Quote Originally Posted by td_ref View Post
Mr. doc, if you were showing the "logic" to me, I would be confused. I have my education in China till high school, then went to UK for undergraduate study. All China high school study marxism and mao's philosophy and Deng's. My high school classmate went on that in college, as compulsory subject. I'm not entirly sure if post graduate has to study that too.
I believe you guys didn't have to read textbook Zhengzhi. Neither now new generation parents have saying to object that "philosophy", if ever new parents question the textbook.
td_ref, I'd be guessing you would not be alone and that many local mainland Ch!nese would have no idea about the characters "逻辑" as has been the case with the Ch!nese colleagues/friends I have asked. It seems an elusive concept IMO here inside Ch!na. Reflects back on education both formal and informal. Though in all fairness, the central government is well aware of the failings and short comings of the education system and is wanting to change it, a long with quite a few other aspects without loosing the integral and cultural aspects of what it means to be mainland Ch!nese. These things have to be carefully managed and massaged into place, and will take time. The part about the theories of Marx, Mao, et al. were likely not so much dissected and critically analysed, but just memorised verbatim. I'd assume that td_ref, you'd have simply had to memorise all of the content of say the Mao-!st little red book, carry it with you at all times, and be able to quote from it, if asked?

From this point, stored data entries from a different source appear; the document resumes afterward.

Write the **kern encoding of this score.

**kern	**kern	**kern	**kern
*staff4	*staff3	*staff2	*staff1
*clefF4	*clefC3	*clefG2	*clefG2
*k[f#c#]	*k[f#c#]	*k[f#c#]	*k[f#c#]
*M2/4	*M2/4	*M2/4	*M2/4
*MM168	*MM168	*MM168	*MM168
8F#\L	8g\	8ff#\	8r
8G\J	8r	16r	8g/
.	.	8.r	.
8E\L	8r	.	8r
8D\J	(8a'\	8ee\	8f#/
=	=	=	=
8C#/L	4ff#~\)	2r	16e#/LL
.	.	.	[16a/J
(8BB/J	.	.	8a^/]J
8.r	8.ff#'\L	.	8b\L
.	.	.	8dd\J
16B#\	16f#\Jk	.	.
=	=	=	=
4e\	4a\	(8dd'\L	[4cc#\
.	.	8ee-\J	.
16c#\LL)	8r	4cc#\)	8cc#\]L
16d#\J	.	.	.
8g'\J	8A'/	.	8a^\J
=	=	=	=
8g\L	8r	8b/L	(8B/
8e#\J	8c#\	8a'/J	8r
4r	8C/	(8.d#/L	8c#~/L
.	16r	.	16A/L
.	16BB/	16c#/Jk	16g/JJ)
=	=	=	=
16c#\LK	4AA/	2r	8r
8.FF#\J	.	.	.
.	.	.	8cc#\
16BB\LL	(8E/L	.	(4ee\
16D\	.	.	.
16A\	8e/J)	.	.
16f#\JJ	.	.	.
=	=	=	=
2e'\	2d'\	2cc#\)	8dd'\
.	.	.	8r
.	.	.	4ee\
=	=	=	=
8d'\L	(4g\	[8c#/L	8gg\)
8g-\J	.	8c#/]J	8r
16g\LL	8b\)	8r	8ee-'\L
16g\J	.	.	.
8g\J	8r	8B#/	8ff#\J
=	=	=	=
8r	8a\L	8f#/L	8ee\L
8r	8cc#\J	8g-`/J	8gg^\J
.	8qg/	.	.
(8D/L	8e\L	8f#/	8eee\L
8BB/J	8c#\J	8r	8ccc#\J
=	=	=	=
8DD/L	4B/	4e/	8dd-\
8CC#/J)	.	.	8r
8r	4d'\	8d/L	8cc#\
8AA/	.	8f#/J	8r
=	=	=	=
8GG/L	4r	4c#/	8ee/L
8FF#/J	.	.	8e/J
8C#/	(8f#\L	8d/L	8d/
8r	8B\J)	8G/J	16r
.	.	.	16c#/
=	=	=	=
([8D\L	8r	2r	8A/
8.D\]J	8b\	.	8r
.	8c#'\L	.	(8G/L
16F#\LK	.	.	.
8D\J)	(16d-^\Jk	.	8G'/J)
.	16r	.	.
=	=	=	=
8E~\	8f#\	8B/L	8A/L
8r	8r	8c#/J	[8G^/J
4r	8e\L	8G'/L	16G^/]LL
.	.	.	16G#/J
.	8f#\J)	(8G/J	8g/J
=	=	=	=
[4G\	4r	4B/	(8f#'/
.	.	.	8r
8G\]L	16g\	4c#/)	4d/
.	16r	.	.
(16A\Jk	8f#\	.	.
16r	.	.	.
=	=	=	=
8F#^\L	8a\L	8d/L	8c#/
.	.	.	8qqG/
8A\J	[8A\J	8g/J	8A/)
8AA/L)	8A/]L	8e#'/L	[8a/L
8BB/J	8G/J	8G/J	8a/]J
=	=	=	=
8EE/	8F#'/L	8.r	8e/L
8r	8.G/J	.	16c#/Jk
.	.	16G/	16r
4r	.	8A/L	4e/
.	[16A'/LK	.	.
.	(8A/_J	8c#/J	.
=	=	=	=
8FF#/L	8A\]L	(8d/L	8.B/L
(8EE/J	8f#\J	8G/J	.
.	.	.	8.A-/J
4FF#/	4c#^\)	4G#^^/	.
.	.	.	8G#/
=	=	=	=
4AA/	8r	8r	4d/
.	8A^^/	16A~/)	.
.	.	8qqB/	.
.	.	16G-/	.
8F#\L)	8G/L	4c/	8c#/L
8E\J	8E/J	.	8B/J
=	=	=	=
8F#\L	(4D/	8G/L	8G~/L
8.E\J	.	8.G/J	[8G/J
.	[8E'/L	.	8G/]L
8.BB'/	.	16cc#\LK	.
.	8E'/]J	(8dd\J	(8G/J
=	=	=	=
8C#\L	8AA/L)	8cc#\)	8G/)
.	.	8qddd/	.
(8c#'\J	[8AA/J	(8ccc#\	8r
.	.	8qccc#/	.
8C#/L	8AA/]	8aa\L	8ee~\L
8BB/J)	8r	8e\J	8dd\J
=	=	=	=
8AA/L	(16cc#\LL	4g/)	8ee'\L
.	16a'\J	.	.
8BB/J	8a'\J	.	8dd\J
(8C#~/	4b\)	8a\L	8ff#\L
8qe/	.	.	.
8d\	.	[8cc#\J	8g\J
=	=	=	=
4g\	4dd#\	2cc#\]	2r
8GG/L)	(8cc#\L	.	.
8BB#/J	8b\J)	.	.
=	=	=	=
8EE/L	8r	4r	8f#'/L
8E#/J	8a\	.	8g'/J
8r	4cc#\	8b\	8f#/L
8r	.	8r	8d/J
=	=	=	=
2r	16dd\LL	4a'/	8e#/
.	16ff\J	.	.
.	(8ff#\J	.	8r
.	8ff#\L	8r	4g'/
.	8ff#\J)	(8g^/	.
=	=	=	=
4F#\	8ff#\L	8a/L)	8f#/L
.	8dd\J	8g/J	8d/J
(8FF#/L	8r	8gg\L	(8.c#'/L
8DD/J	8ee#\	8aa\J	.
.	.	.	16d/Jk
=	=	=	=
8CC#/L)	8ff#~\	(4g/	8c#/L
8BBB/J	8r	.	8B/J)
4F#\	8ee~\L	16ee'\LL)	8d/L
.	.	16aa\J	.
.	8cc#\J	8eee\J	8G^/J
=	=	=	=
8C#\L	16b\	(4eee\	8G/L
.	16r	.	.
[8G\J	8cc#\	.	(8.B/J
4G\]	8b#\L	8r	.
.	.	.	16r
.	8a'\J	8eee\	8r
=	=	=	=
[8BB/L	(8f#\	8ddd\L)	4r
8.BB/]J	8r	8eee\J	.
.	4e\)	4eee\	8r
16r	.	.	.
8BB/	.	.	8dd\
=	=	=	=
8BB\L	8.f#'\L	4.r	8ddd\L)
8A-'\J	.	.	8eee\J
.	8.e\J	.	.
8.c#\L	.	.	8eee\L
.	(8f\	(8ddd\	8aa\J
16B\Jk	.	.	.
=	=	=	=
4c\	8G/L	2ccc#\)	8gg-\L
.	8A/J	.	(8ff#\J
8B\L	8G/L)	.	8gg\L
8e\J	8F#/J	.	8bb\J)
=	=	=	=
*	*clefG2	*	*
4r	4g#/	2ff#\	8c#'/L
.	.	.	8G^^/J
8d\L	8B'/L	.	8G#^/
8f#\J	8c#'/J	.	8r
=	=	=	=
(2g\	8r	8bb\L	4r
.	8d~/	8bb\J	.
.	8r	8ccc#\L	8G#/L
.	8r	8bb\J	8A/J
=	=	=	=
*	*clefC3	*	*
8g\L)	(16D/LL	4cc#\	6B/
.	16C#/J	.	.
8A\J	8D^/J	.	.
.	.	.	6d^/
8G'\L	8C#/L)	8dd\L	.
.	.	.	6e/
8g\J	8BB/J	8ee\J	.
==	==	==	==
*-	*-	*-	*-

From my experience assisting Asian students (when I was at Uni doing my first undergrad studies two decades ago overseas), many Asians' really excelled at the hard sciences, where memorising facts, numbers and performing computational tasks were the key to the topic and therefore being able to use and rely on their often keen memorisation/rote learning techniques. Those that were studying soft or social sciences had a much harder struggle with their subjects where interpretation, reflection and critical analysis were more often required.